The risks of making Social Security discretionary
The problem with these comments is that changing Social Security to a discretionary line item on the budget puts future benefits at higher risk, not the other way around. In recent years, we’ve seen multiple government shut downs, and when this happens, all programs tied to discretionary funding grind to a halt.
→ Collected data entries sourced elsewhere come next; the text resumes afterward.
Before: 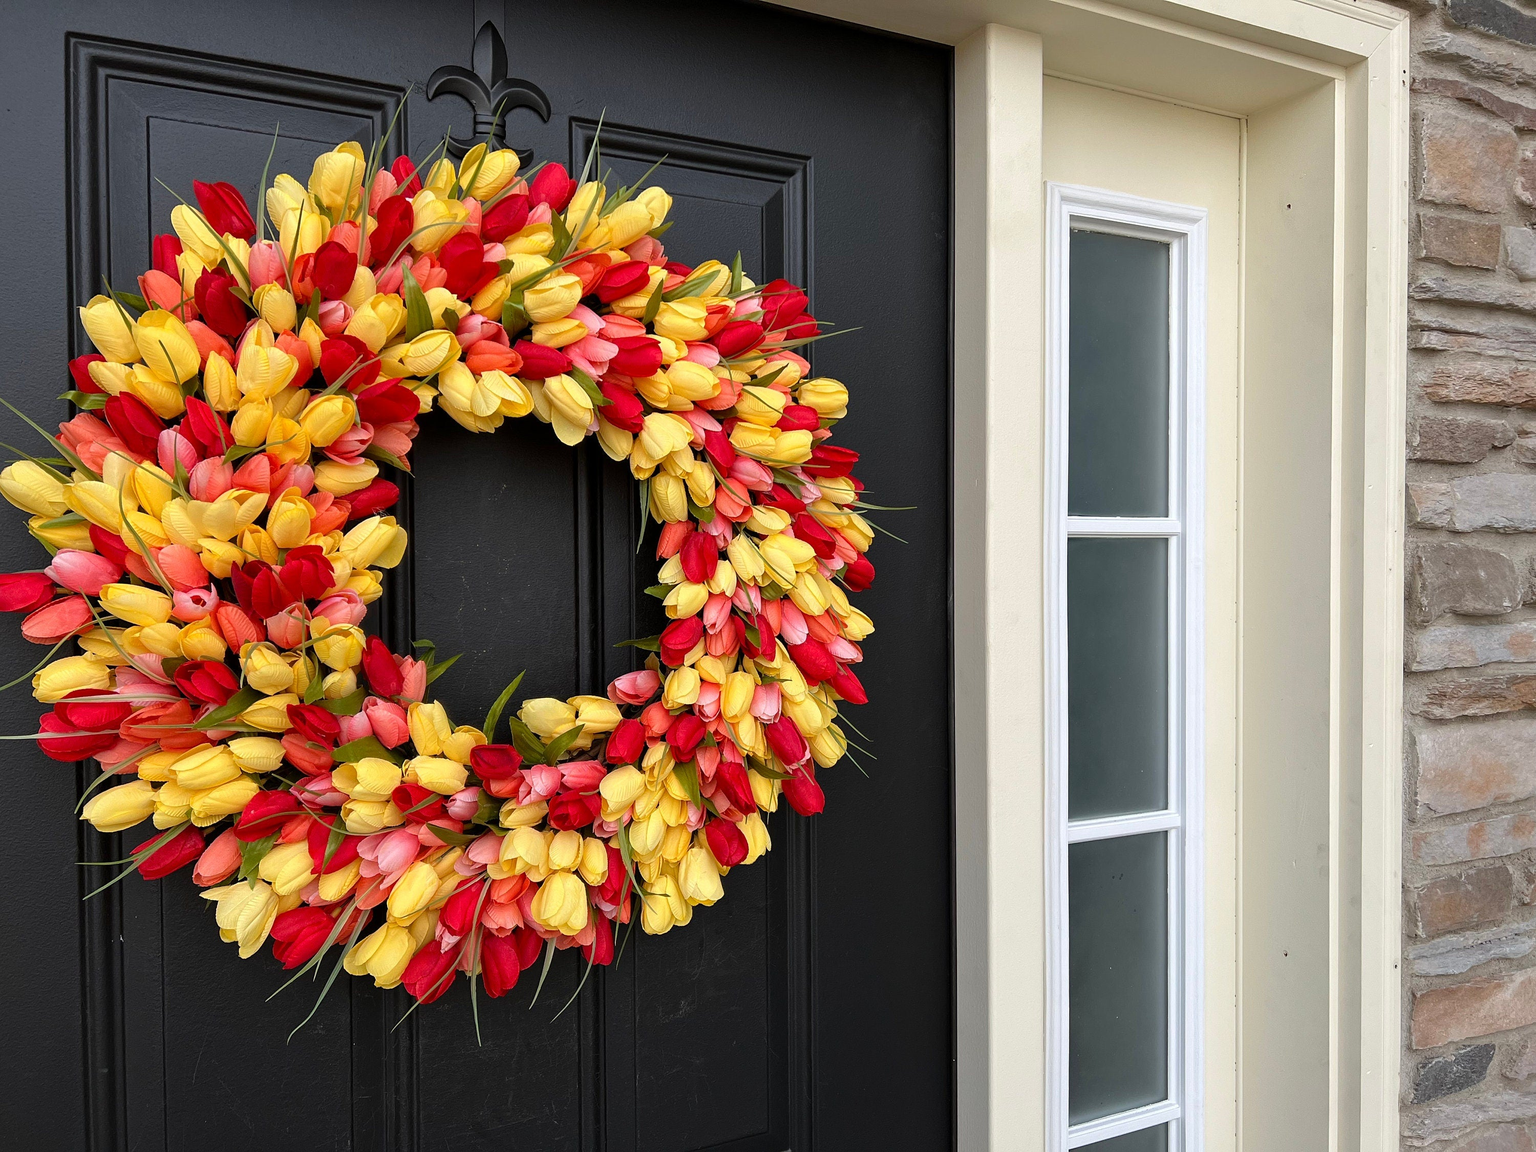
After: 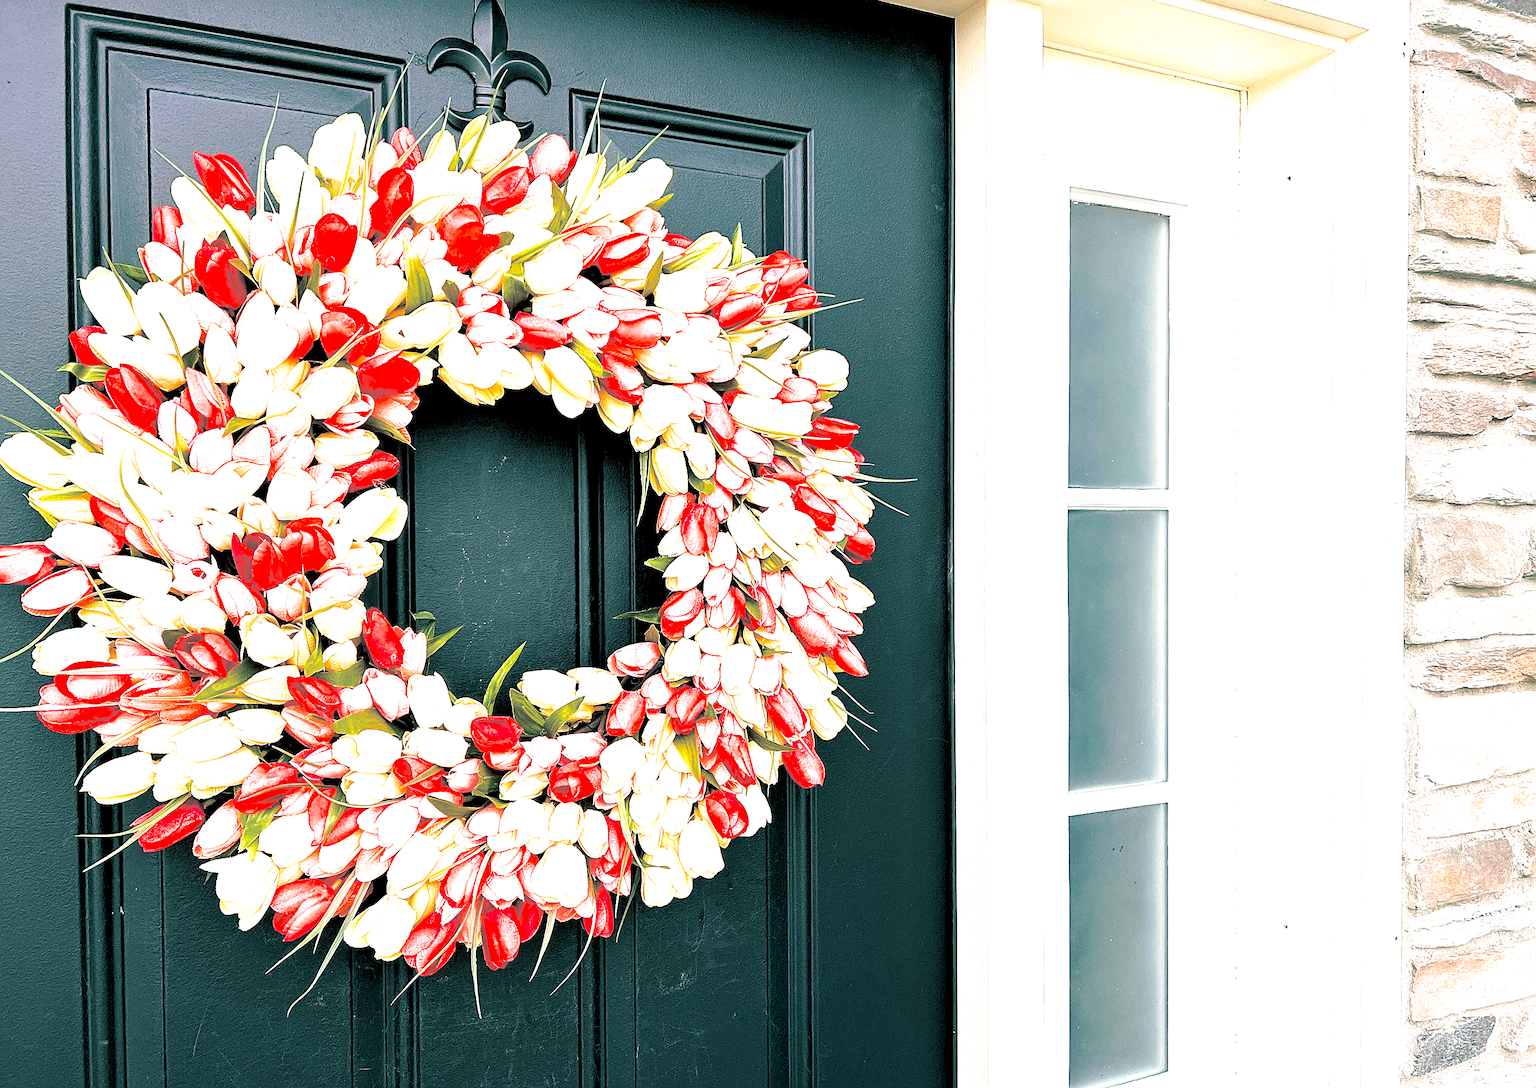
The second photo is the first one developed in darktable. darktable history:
split-toning: shadows › hue 186.43°, highlights › hue 49.29°, compress 30.29%
exposure: black level correction 0.005, exposure 2.084 EV, compensate highlight preservation false
crop and rotate: top 2.479%, bottom 3.018%
sharpen: on, module defaults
However, the proposal is very unlikely this will ever come to fruition. Senate Minority Leader Mitch McConnell (R-Ky.) squashed any ideas of sunsetting Social Security in March after a proposal was put forth by Sen. Rick Scott (R-Ariz.) that contained reductions to Social Security funding.
if we’re fortunate enough to have the majority next year, I’ll be the majority leader. I’ll decide in consultation with my members what to put on the floor. Let me tell you what would not be a part of our agenda: We will not have as part of our agenda a bill that raises taxes on half the American people and sunsets Social Security and Medicare within five years.
When asked about his thoughts on Johnson’s suggestion that Social Security spending be made discretionary, a representative of McConnell pointed back to the minority leader’s March comments.
Why there’s little reason to worry
Pursuing an overhaul of Social Security right now carries great political risk, because we are currently seeing the largest transition of Americans into retirement age in our nation’s history. Over the next decade, it’s estimated that nearly 20 million Americans will turn 65, which will bring about an increase of 35% in the 65-and-older population.
Many of these older Americans have spent the majority of their careers paying into the program and likely depend on at least a portion of their estimated benefits for a comfortable retirement. Anything that jeopardizes benefits could make Social Security recipients angry, with ramifications at the polls.
In my view, that makes massive changes to Social Security funding in the coming years unlikely. Nevertheless, it’s worth keeping an eye on Washington to see whether these or similar proposals gain traction.